Divide and rule. That is how Europe beat America, according to Rory McIlroy, and the home side were so dispirited only a few of them attended the victory party.

It has become traditional for the two teams to socialise on the Sunday evening but the Americans — understandably, given they had just become the first team in Ryder Cup history to lose a 10-6 advantage on home soil — remained in their own team room playing table tennis while the Europe celebrations went on in the same hotel.

“A few of their wives came in as well, but it was a tough day for them,” said Europe captain, Jose Maria Olazabal. “They didn't want to party.”

The Americans' preference for their own company had held true throughout the tournament, with their performances in the team matches on Friday and Saturday significantly better than their displays in Sunday's singles.

“There were two key pairings for them — Bubba Watson and Webb Simpson then Keegan Bradley and Phil Mickelson,” said McIlroy.

“I thought all four of them would struggle when they split up — they hadn't that partner to rely on — and all four of them lost in the singles.

“I thought it was very important. They were very comfortable together; once they were on their own it was a different ball game.”

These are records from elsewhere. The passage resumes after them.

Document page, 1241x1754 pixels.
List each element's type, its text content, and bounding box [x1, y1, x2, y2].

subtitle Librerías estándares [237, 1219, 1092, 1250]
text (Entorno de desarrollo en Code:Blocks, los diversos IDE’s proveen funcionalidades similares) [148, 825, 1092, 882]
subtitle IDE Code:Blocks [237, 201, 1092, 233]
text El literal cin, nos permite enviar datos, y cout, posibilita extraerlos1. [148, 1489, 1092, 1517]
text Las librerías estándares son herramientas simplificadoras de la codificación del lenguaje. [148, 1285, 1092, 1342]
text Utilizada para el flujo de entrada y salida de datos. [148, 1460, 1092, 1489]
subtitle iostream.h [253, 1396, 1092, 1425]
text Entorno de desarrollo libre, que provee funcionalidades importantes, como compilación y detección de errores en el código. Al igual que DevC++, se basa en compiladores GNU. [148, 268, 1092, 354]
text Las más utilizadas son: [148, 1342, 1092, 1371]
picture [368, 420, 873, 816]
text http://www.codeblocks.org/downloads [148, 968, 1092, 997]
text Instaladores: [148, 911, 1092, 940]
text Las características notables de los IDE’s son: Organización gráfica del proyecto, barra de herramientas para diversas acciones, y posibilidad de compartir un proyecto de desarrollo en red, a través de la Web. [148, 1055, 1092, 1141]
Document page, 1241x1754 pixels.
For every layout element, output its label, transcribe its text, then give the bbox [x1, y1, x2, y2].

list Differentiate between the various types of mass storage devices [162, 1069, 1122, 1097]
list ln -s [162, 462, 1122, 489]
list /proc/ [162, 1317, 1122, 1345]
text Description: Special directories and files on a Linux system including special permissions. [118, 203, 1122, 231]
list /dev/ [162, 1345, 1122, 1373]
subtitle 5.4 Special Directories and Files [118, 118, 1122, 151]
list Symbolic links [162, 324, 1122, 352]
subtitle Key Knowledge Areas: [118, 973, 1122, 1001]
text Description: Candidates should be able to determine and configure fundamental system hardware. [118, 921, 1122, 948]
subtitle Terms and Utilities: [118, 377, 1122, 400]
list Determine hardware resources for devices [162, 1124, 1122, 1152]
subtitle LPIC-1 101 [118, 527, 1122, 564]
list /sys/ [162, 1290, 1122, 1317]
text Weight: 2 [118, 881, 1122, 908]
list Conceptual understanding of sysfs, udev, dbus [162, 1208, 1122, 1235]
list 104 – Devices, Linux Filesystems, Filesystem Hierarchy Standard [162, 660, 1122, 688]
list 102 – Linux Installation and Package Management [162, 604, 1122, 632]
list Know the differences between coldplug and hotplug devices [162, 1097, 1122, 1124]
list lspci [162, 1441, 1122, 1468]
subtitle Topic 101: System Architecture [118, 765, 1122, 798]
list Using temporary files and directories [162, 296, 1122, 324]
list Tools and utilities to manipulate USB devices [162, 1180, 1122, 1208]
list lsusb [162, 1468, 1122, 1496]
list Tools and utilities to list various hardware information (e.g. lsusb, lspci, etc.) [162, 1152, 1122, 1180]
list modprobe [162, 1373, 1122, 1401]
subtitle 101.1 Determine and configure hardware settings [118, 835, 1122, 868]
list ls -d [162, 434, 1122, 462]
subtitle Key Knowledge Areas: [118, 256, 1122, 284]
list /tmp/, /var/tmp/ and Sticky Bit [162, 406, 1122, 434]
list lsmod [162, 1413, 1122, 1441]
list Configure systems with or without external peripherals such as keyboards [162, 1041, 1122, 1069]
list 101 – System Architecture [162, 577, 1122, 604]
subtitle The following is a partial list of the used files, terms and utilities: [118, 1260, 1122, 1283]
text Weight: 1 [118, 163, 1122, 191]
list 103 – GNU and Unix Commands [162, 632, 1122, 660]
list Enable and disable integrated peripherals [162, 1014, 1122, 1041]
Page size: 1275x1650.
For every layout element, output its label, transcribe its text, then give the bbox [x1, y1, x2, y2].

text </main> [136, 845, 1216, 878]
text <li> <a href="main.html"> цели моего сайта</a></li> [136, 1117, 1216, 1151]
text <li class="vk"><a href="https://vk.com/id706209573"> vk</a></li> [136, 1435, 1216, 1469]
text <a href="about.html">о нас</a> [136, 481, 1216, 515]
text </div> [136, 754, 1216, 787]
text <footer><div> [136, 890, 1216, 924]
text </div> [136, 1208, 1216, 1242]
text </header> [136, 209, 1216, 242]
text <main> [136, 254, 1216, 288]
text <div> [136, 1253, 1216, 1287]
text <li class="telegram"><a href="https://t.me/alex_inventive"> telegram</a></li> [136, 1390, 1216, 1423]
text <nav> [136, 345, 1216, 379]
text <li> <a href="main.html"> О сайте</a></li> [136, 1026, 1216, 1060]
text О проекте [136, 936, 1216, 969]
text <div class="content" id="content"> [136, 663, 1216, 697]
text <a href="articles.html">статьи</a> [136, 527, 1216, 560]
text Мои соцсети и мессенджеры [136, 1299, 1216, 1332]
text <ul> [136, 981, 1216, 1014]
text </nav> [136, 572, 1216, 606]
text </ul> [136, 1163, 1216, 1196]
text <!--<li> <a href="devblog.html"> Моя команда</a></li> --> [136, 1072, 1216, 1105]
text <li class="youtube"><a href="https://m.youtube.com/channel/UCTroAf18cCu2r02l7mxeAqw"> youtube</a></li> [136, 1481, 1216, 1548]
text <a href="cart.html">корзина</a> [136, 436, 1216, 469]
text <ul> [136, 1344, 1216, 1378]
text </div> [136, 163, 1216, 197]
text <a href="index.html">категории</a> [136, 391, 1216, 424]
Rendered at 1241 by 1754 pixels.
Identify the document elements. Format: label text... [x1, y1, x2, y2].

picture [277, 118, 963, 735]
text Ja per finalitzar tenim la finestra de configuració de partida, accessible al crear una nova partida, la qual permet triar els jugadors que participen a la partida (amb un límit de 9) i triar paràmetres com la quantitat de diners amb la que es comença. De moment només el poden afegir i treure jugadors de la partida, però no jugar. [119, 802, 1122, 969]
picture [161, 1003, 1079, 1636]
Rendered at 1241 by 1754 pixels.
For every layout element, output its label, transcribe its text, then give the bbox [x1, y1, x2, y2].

In truth, the European festivities were tame in comparison to past exploits.

“It wasn't wild, they all behaved,” added Olazabal.

Meanwhile, Nicolas Colsaerts, whose debut began with a stunning display as he and Lee Westwood beat Woods and Stricker in Friday's fourballs, likened the trophy to a new arrival in the European family.

“It's safely in our hands and we're glad to take it home,” he admitted. “Everybody at the party wanted to have a bit of a 'conversation with the baby'.”

The big-hitting Belgian was unable to add to that first point but admitted he will be desperate for another taste of the addictive cup atmosphere.

He said: “This is by far the experience that has given me the most joy, it was scary... it's a mix of so many different emotions but when it ends like this, it's priceless.”